| What to work on |
What should come back is the data below, word for word, minus any picture.

Given information START

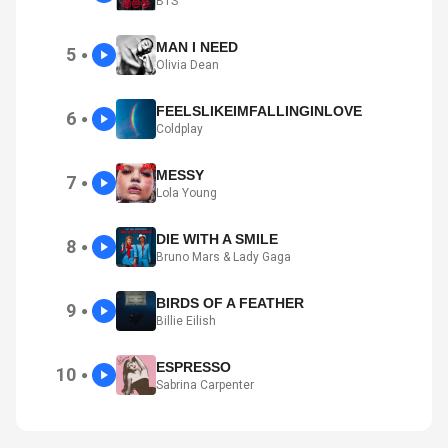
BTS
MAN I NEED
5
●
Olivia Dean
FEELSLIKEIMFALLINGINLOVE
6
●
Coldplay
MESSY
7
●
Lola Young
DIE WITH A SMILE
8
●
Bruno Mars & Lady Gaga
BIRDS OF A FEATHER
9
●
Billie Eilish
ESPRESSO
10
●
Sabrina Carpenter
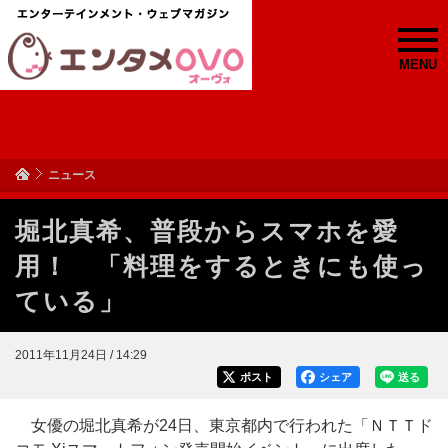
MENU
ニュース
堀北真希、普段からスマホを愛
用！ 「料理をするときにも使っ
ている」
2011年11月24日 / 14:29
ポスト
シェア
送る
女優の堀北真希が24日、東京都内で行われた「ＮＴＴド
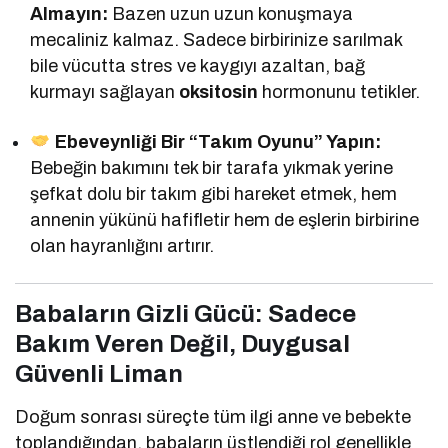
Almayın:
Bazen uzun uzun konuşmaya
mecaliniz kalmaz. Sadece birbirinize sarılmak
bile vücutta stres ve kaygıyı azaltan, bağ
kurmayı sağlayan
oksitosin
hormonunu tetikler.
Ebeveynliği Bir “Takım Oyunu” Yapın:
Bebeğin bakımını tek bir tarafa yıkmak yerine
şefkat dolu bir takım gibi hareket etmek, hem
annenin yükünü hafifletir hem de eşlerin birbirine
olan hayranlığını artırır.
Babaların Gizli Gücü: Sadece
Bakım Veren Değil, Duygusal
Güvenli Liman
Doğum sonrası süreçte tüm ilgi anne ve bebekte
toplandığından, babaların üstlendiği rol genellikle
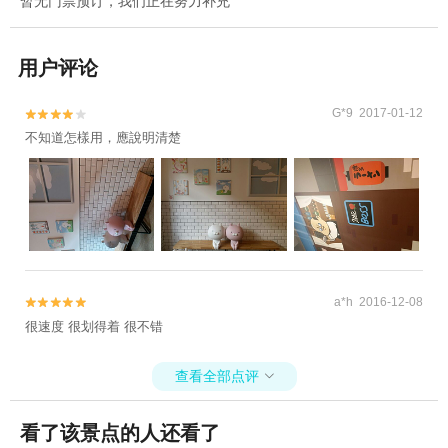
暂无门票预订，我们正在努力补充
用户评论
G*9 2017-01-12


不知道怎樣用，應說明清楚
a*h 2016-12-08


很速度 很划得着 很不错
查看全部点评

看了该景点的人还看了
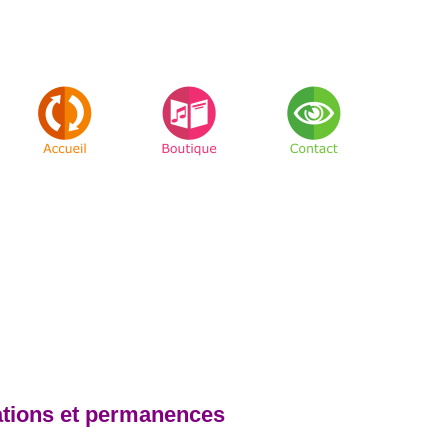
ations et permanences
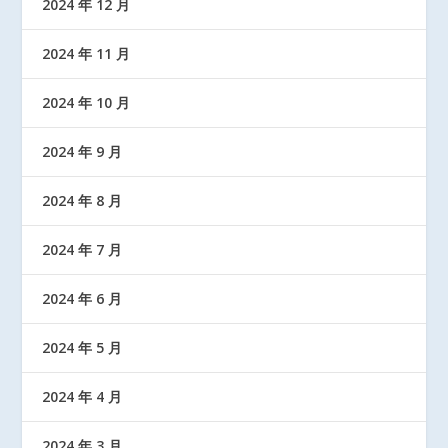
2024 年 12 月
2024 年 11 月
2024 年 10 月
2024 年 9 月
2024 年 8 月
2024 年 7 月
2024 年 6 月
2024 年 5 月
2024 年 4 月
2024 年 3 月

Given information END

| Exercise output |
BTS
MAN I NEED
5
●
Olivia Dean
FEELSLIKEIMFALLINGINLOVE
6
●
Coldplay
MESSY
7
●
Lola Young
DIE WITH A SMILE
8
●
Bruno Mars & Lady Gaga
BIRDS OF A FEATHER
9
●
Billie Eilish
ESPRESSO
10
●
Sabrina Carpenter
MENU
ニュース
堀北真希、普段からスマホを愛
用！ 「料理をするときにも使っ
ている」
2011年11月24日 / 14:29
ポスト
シェア
送る
女優の堀北真希が24日、東京都内で行われた「ＮＴＴド
Almayın:
Bazen uzun uzun konuşmaya
mecaliniz kalmaz. Sadece birbirinize sarılmak
bile vücutta stres ve kaygıyı azaltan, bağ
kurmayı sağlayan
oksitosin
hormonunu tetikler.
Ebeveynliği Bir “Takım Oyunu” Yapın:
Bebeğin bakımını tek bir tarafa yıkmak yerine
şefkat dolu bir takım gibi hareket etmek, hem
annenin yükünü hafifletir hem de eşlerin birbirine
olan hayranlığını artırır.
Babaların Gizli Gücü: Sadece
Bakım Veren Değil, Duygusal
Güvenli Liman
Doğum sonrası süreçte tüm ilgi anne ve bebekte
toplandığından, babaların üstlendiği rol genellikle
暂无门票预订，我们正在努力补充
用户评论
G*9 2017-01-12


不知道怎樣用，應說明清楚
a*h 2016-12-08


很速度 很划得着 很不错
查看全部点评

看了该景点的人还看了
ations et permanences
2024 年 12 月
2024 年 11 月
2024 年 10 月
2024 年 9 月
2024 年 8 月
2024 年 7 月
2024 年 6 月
2024 年 5 月
2024 年 4 月
2024 年 3 月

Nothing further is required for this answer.